Grandfathers, fathers and sons – and daughters – will bond with each other as the hunt progresses, the older generation passing along the ancient tradition and culture of hunting down to a new generation.
I hate to say it, but in my family, we never really had a deer camp.
When we went hunting, it was early to bed the night before and up early in the morning and out the door on my granddad’s farm outside Clintonville in Greenbrier County.
There was no card playing, cigar smoking, rowdy guys getting together to swap hunting stories – just me and Granddad.
The preceding days, would have been spent cleaning the rifles on the front porch.
I’d listen to Granddad discuss where on the farm we’d be hunting and reviewing the safety measures we’d need to follow.
He’d drummed into me how to carry a rifle, how to load it and unload it and never to point it at anything you are not intending to shoot.
We’d have practiced target shooting out back behind the barn until Granddad was reasonably assured that I might be counted on to make an accurate shot.
To us, back in those days, hunting was less about bragging rights or bagging a trophy and way more about putting meat in the freezer.

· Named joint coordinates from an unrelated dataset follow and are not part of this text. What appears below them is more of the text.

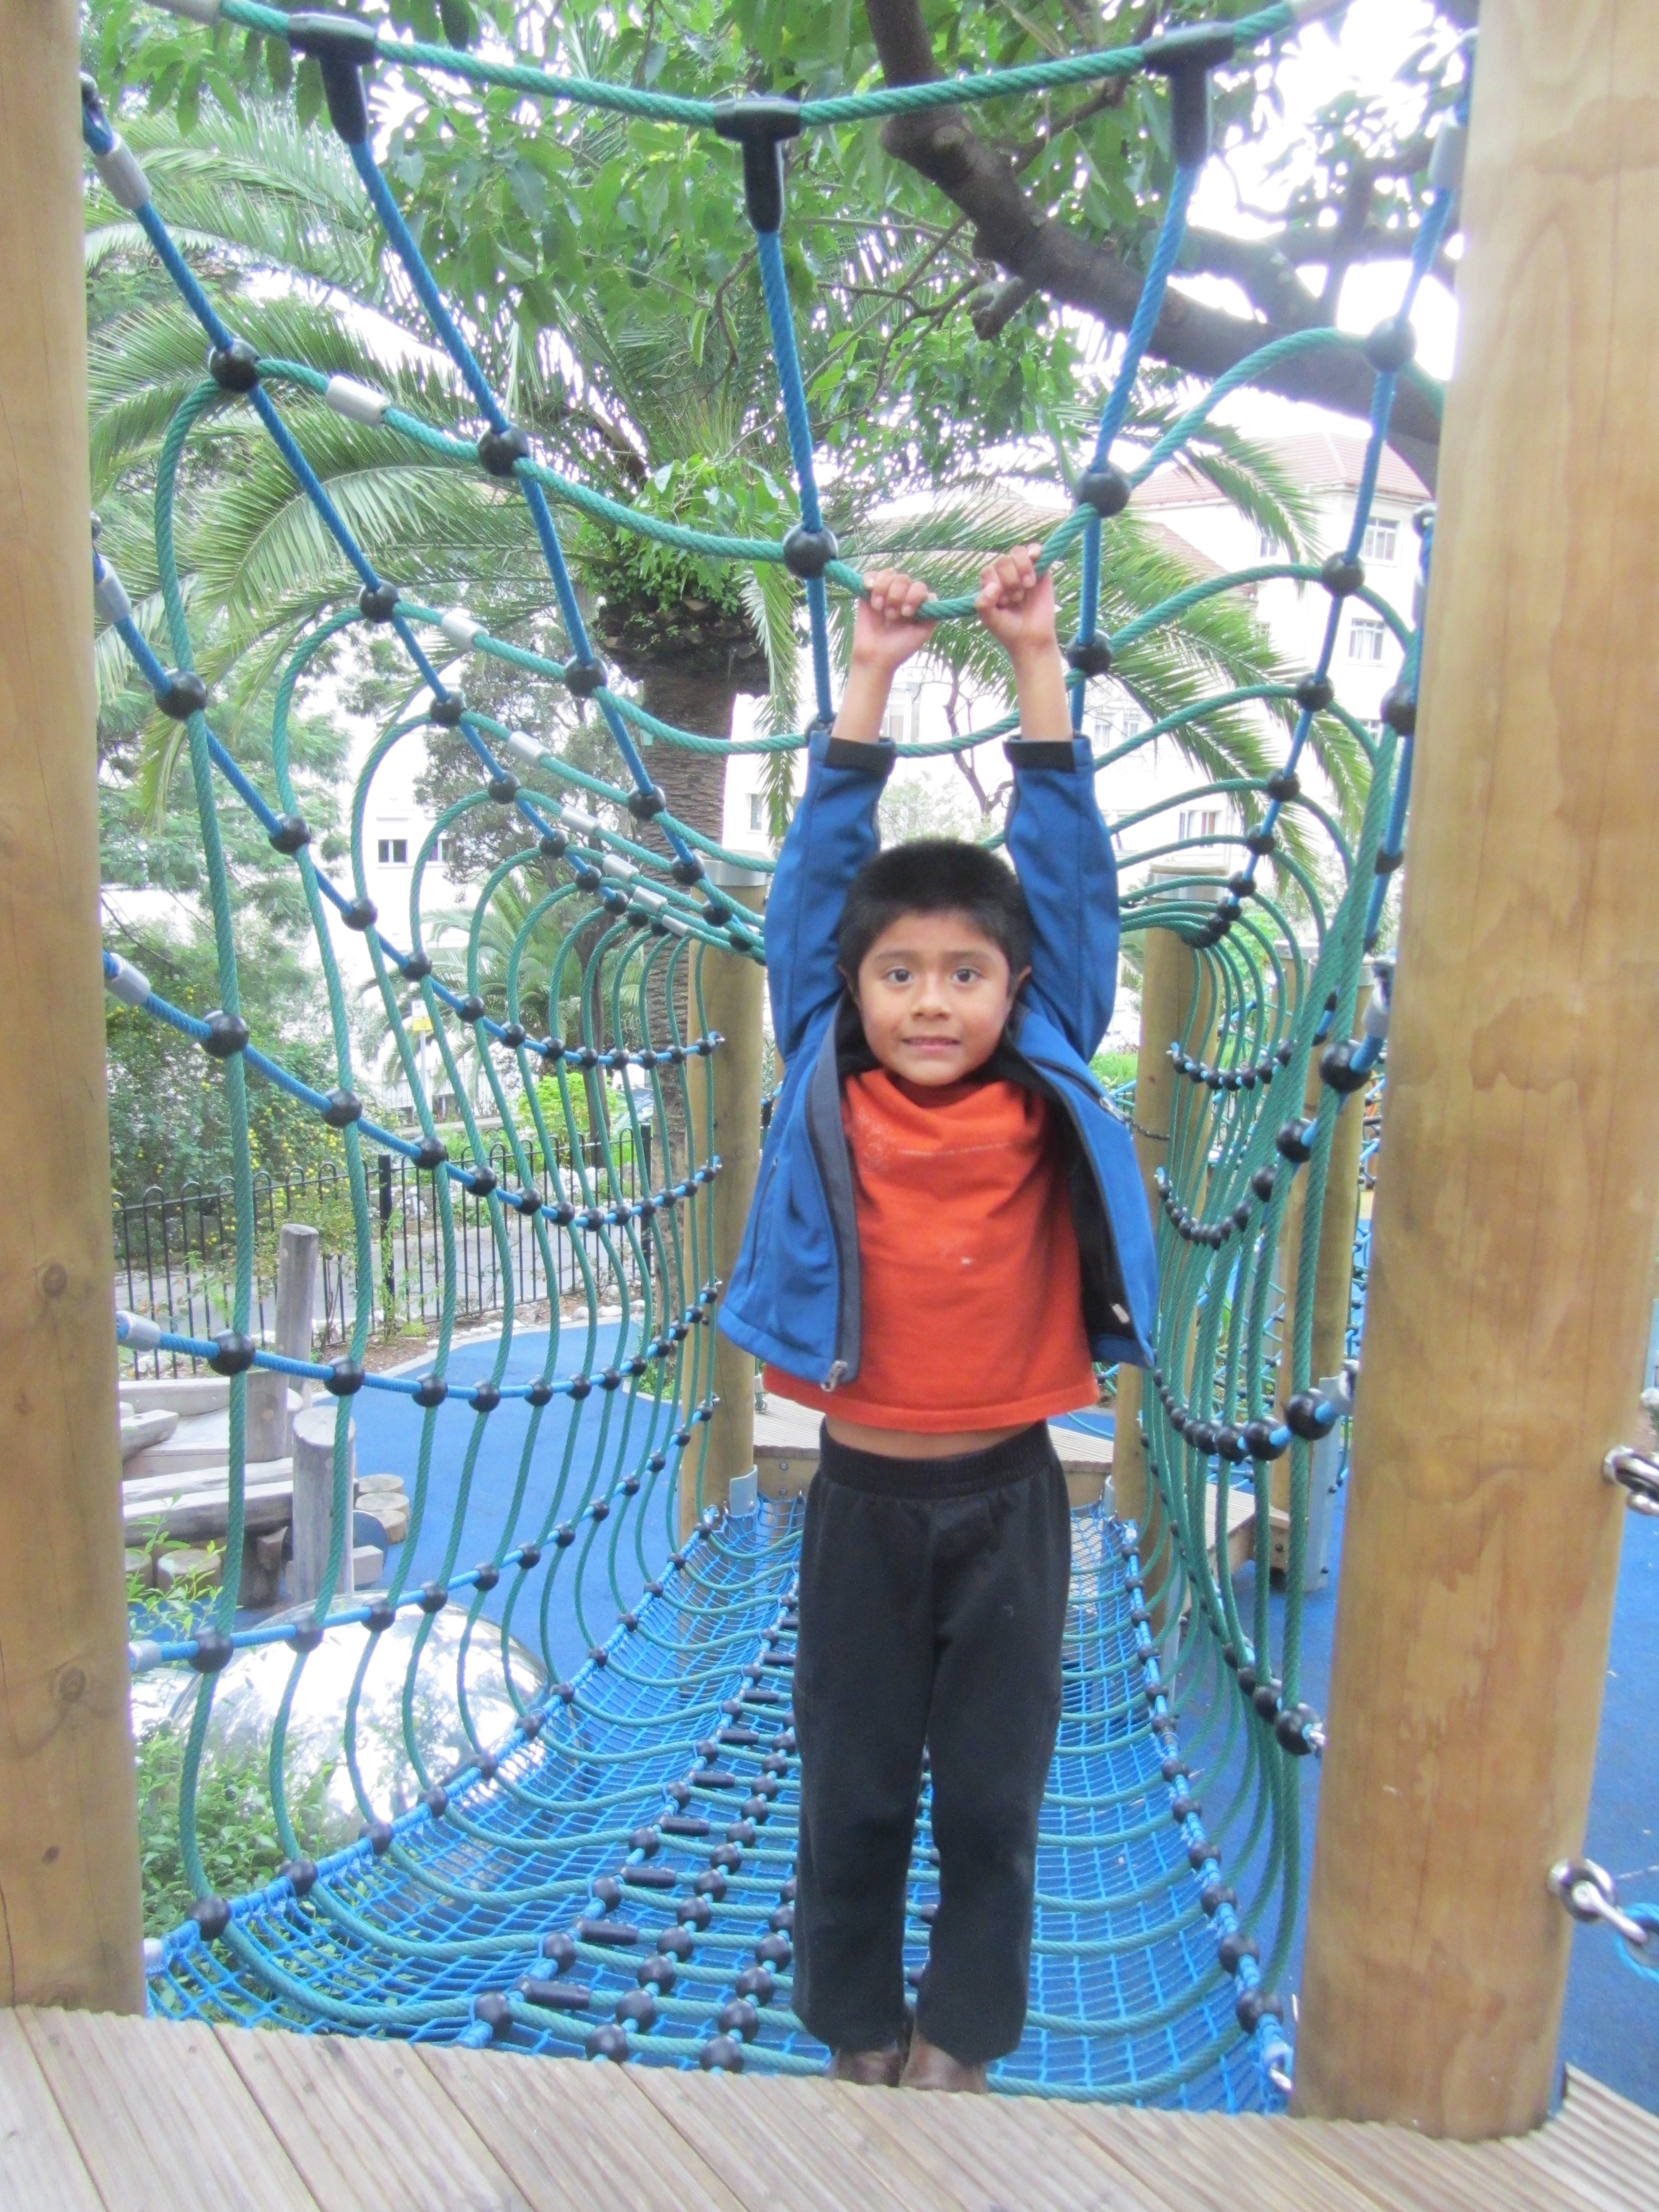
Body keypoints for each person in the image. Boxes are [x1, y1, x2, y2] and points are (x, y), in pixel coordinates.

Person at [718, 550, 1157, 2092]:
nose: (926, 999)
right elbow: (814, 887)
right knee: (848, 1789)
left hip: (1011, 1500)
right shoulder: (824, 1057)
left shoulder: (1052, 1046)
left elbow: (1075, 870)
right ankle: (854, 2029)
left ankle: (960, 2040)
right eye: (898, 971)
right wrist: (870, 686)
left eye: (963, 973)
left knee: (991, 1795)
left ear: (1017, 985)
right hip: (860, 1501)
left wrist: (1037, 664)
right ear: (853, 988)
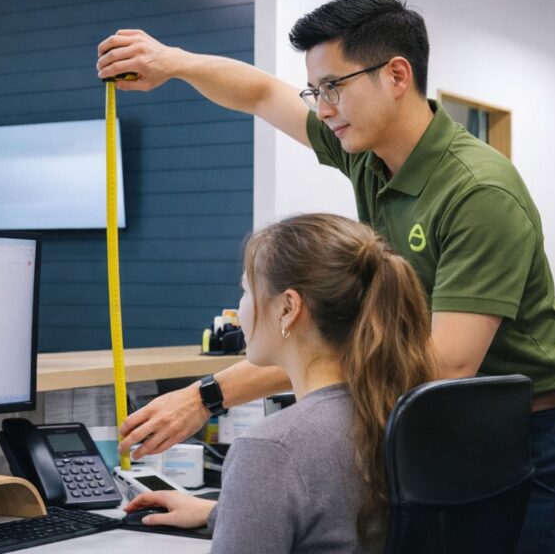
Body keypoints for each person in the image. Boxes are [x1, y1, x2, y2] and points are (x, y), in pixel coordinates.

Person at [96, 0, 555, 553]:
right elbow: (262, 93)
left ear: (396, 75)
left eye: (334, 87)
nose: (322, 107)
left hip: (538, 437)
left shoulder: (477, 191)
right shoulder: (367, 153)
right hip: (444, 424)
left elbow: (444, 363)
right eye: (316, 91)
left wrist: (211, 395)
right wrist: (174, 62)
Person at [126, 213, 437, 553]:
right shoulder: (400, 415)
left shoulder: (272, 448)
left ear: (288, 308)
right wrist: (222, 512)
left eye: (246, 290)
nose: (240, 309)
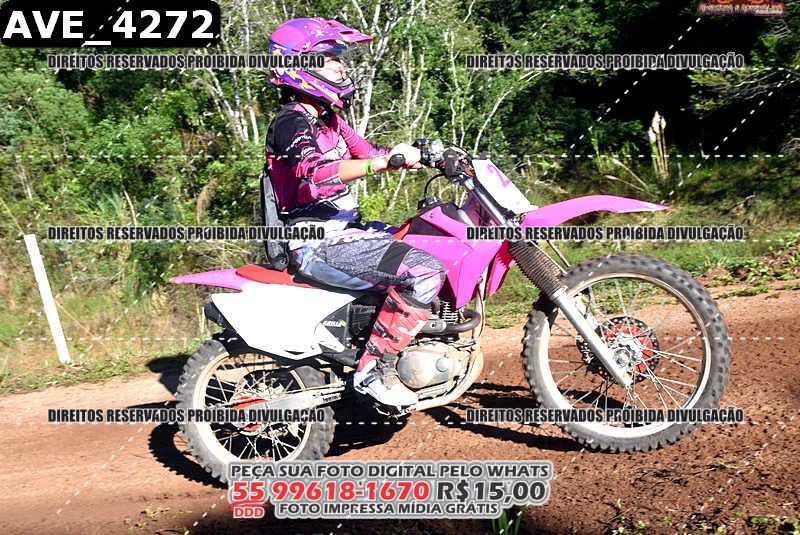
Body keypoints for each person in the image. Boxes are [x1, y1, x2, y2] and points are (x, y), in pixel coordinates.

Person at [264, 18, 447, 407]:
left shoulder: (329, 119)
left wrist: (424, 155)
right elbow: (314, 172)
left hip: (348, 231)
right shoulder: (289, 122)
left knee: (433, 237)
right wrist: (379, 165)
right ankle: (373, 370)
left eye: (338, 57)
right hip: (317, 242)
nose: (339, 64)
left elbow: (371, 152)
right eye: (329, 57)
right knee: (423, 270)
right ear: (298, 64)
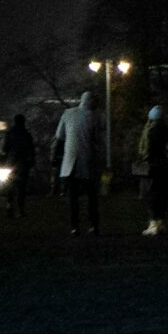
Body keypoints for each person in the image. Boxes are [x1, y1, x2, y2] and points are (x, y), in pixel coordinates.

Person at [54, 92, 103, 234]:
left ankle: (74, 226)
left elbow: (59, 135)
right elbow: (97, 140)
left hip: (70, 163)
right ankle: (93, 225)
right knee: (91, 197)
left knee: (73, 198)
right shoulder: (94, 117)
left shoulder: (67, 113)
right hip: (88, 162)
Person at [138, 106, 168, 236]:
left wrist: (142, 159)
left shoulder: (150, 131)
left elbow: (146, 149)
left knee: (150, 194)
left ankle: (152, 223)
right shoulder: (165, 130)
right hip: (163, 164)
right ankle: (161, 222)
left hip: (151, 166)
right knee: (162, 194)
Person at [2, 113, 37, 219]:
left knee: (10, 186)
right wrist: (31, 161)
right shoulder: (26, 134)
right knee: (22, 187)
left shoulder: (10, 134)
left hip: (10, 163)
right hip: (23, 163)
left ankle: (9, 207)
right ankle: (21, 210)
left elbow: (4, 148)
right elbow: (31, 150)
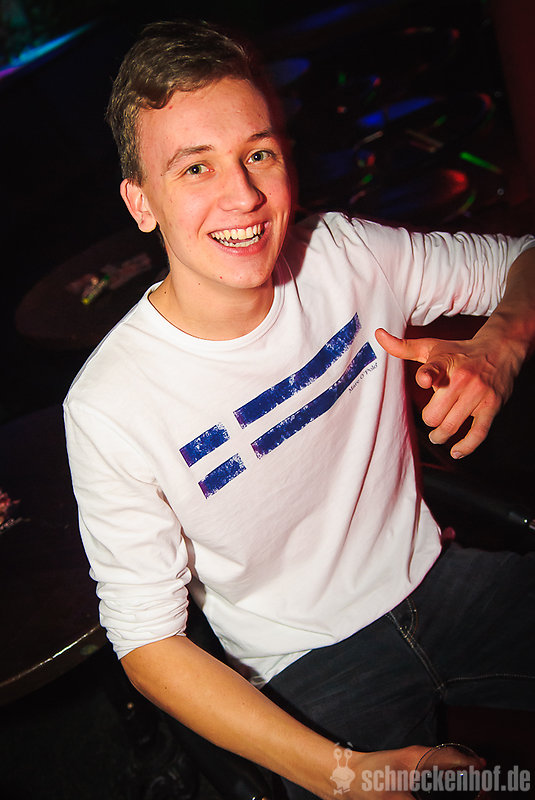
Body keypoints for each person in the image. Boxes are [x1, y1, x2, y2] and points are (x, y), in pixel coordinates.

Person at [64, 19, 535, 800]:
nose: (243, 195)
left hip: (440, 580)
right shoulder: (109, 404)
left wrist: (499, 347)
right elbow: (146, 642)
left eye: (257, 154)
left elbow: (522, 258)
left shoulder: (345, 255)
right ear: (140, 202)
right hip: (304, 665)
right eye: (195, 167)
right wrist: (345, 776)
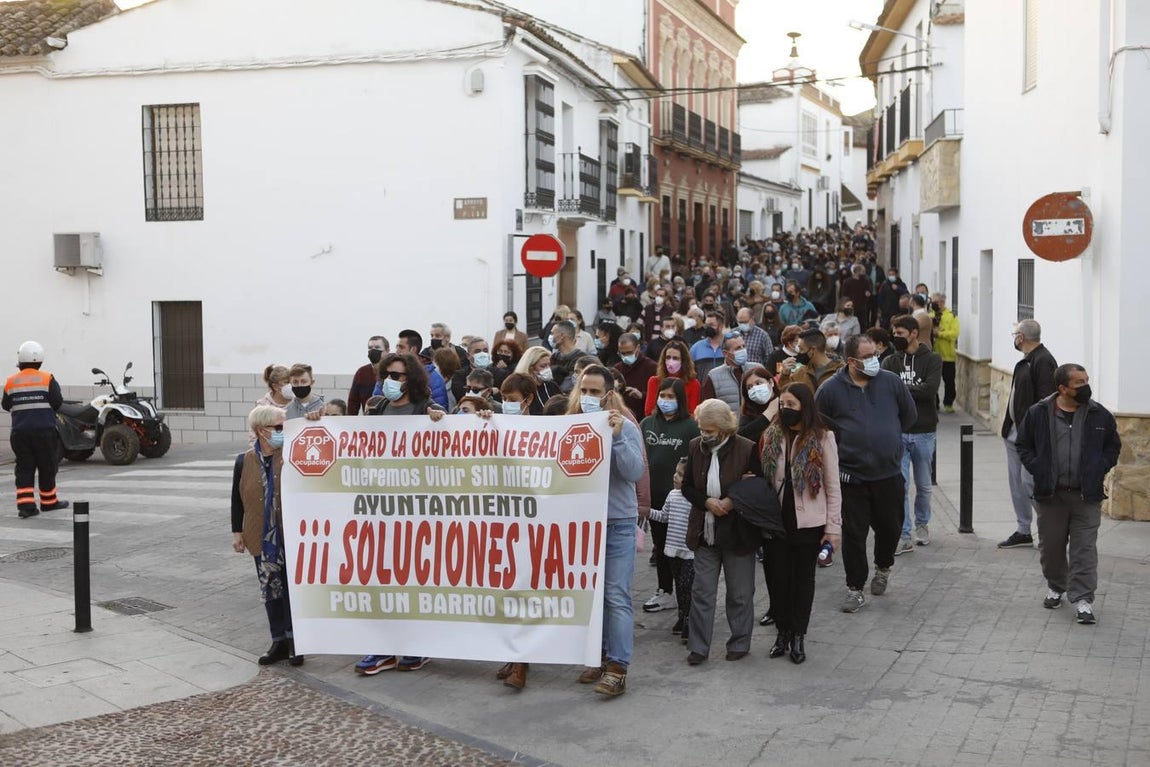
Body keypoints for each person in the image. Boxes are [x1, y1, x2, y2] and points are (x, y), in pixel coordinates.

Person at [356, 354, 444, 675]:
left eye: (400, 376)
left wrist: (442, 421)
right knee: (382, 580)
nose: (393, 380)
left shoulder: (426, 409)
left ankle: (415, 646)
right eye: (389, 375)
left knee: (415, 581)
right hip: (381, 511)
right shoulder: (377, 408)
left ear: (414, 379)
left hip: (418, 512)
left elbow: (453, 442)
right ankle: (383, 647)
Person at [815, 335, 916, 613]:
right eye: (868, 356)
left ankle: (883, 567)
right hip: (851, 478)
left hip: (889, 474)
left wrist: (889, 439)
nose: (875, 360)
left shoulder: (891, 382)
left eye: (876, 354)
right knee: (854, 536)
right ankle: (855, 588)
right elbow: (818, 427)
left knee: (890, 529)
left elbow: (909, 416)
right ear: (851, 361)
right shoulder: (830, 390)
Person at [1016, 364, 1120, 625]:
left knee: (1084, 550)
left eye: (1086, 380)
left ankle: (1083, 599)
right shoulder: (1039, 413)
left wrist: (1100, 467)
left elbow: (1113, 446)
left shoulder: (1099, 415)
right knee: (1051, 548)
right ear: (1062, 388)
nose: (1086, 386)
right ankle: (1056, 585)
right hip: (1051, 496)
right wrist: (1038, 467)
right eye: (1079, 383)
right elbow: (1023, 444)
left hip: (1087, 496)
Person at [568, 365, 645, 697]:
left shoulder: (624, 426)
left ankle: (617, 666)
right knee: (592, 595)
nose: (588, 397)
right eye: (584, 390)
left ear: (609, 393)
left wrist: (615, 439)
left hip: (617, 523)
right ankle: (597, 656)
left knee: (616, 595)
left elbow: (633, 471)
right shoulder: (570, 424)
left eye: (595, 392)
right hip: (584, 522)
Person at [761, 383, 842, 664]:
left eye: (791, 405)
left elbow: (832, 487)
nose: (786, 410)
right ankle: (782, 632)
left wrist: (833, 529)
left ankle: (798, 635)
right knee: (778, 580)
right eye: (782, 405)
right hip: (776, 520)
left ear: (804, 407)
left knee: (802, 581)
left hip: (808, 522)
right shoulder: (772, 434)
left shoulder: (822, 437)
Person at [680, 400, 762, 665]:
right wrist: (706, 502)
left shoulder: (747, 448)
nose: (705, 434)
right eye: (702, 428)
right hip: (705, 531)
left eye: (710, 430)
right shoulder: (695, 447)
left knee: (739, 592)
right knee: (702, 591)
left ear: (724, 428)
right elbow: (688, 487)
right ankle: (698, 647)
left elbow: (757, 486)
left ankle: (739, 642)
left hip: (737, 532)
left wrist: (730, 500)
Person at [230, 405, 301, 666]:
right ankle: (278, 640)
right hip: (260, 535)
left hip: (290, 534)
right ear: (261, 430)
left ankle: (296, 642)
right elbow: (237, 499)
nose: (284, 431)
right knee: (270, 589)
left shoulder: (292, 456)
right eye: (279, 427)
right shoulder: (244, 460)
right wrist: (237, 531)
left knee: (292, 589)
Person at [639, 378, 700, 620]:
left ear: (680, 400)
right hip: (654, 500)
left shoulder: (690, 427)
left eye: (671, 397)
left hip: (681, 502)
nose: (665, 401)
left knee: (681, 551)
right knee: (661, 547)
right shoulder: (646, 424)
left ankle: (687, 595)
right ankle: (665, 590)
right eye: (662, 396)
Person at [883, 316, 943, 554]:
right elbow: (886, 391)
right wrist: (907, 390)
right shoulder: (890, 360)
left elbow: (930, 391)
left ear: (914, 333)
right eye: (894, 331)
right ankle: (904, 534)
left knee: (924, 484)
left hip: (924, 431)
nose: (895, 336)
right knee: (901, 485)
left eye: (899, 332)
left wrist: (900, 388)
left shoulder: (933, 359)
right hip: (898, 431)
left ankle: (922, 523)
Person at [999, 319, 1058, 550]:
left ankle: (1053, 527)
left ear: (1021, 337)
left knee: (1028, 481)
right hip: (1014, 431)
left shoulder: (1043, 361)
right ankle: (1023, 530)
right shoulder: (1026, 361)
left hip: (1030, 435)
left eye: (1015, 334)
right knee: (1016, 483)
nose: (1014, 338)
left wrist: (1035, 434)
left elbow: (1046, 401)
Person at [3, 341, 67, 518]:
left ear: (20, 361)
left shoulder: (10, 382)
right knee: (47, 465)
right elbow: (57, 402)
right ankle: (49, 502)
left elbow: (6, 405)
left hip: (20, 432)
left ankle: (26, 507)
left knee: (24, 468)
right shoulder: (47, 379)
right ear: (40, 361)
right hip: (44, 431)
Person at [778, 328, 844, 393]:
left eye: (802, 349)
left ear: (812, 350)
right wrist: (785, 375)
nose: (798, 353)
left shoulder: (841, 371)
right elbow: (787, 394)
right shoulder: (800, 373)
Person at [646, 340, 701, 417]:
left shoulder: (693, 384)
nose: (670, 361)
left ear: (683, 361)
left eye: (675, 358)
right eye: (668, 357)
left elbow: (693, 414)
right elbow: (648, 412)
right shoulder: (654, 381)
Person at [613, 333, 658, 422]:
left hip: (643, 417)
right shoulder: (616, 369)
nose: (626, 356)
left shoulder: (652, 367)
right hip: (621, 417)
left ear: (638, 348)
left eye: (629, 352)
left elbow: (659, 395)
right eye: (623, 353)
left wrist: (642, 395)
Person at [699, 331, 747, 413]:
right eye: (738, 348)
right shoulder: (714, 376)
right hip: (727, 425)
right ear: (725, 353)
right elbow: (708, 409)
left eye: (744, 346)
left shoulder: (756, 368)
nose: (743, 350)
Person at [932, 293, 960, 412]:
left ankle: (948, 403)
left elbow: (954, 333)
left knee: (949, 381)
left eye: (936, 302)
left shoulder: (951, 316)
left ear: (942, 302)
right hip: (933, 355)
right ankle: (935, 403)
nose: (934, 304)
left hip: (947, 356)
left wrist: (940, 334)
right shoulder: (929, 315)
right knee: (933, 381)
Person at [347, 336, 388, 415]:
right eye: (370, 348)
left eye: (377, 347)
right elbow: (353, 401)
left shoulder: (394, 371)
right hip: (369, 421)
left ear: (387, 350)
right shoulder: (361, 372)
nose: (373, 350)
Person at [736, 366, 777, 445]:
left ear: (771, 382)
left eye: (758, 383)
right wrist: (768, 414)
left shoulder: (784, 402)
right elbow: (741, 436)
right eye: (749, 387)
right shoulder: (748, 411)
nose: (755, 389)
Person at [515, 346, 562, 415]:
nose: (548, 369)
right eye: (543, 366)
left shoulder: (552, 386)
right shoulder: (521, 389)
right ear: (531, 368)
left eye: (549, 365)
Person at [689, 311, 726, 380]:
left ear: (721, 326)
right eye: (706, 325)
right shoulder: (696, 348)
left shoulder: (729, 345)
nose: (708, 328)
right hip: (704, 389)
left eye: (711, 325)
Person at [840, 265, 873, 329]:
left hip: (862, 306)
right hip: (851, 306)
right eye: (862, 271)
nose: (863, 273)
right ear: (857, 272)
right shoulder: (848, 282)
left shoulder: (865, 281)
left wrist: (868, 293)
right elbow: (844, 294)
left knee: (862, 323)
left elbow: (868, 291)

The .22 rifle that was mine to use at Granddad’s was a symbol of the trust that Granddad was placing in me.
It was a symbol of the fact that a torch was being passed down to me; that I had arrived and was old enough now to be considered a hunter.
Hunting was a way for us to spend time with each other in an annual ritual which brought us closer together, although this was never something that we discussed.
I was never expected to bring down a deer. That was something that Granddad would do.
The only game I ever managed to bring down were groundhogs.
But, groundhogs or deer, it was all meat destined for the cook pot.
I learned how to skin and dress it and the best way to cook it.
Sometimes the weather might have been mild, but in my memories, it was always bitter cold. I remember hunkering down by the base of a tree as snow fell all around. I’d spend the day crouching low to the ground, with nothing to eat but a cold sandwich.
When it got late enough, or Granddad had gotten his deer, he’d come by for me, and we’d head back.
The lamp light in the windows was always a welcomed sight as we’d make our way to the house where a warm meal waited on the wood stove.
My deer camp may not have been as boisterous as others were, but the lessons Granddad imparted to me during those long-ago fall days of Thanksgiving week have never been forgotten.
Granddad rarely, if ever, said he loved me, but he took me hunting.